======== TASK INPUT ========

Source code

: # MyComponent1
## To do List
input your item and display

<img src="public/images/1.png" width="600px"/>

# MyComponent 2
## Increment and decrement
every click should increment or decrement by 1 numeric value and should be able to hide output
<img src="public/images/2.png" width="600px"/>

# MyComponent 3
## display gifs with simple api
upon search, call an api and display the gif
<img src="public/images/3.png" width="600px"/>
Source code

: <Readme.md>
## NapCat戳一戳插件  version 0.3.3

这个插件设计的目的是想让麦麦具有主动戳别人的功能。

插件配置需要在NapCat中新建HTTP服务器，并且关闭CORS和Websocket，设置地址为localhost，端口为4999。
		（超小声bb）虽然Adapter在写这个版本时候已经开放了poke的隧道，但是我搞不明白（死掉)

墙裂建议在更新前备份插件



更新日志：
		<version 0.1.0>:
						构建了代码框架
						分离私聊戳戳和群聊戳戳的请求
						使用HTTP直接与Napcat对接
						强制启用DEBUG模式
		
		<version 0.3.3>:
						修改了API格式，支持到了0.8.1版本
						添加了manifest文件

========

→ EXERCISE GOAL: Extract each line of the data that contains the string "images". The match is case-sensitive.

→ ANSWER BOX:
<img src="public/images/1.png" width="600px"/>
<img src="public/images/2.png" width="600px"/>
<img src="public/images/3.png" width="600px"/>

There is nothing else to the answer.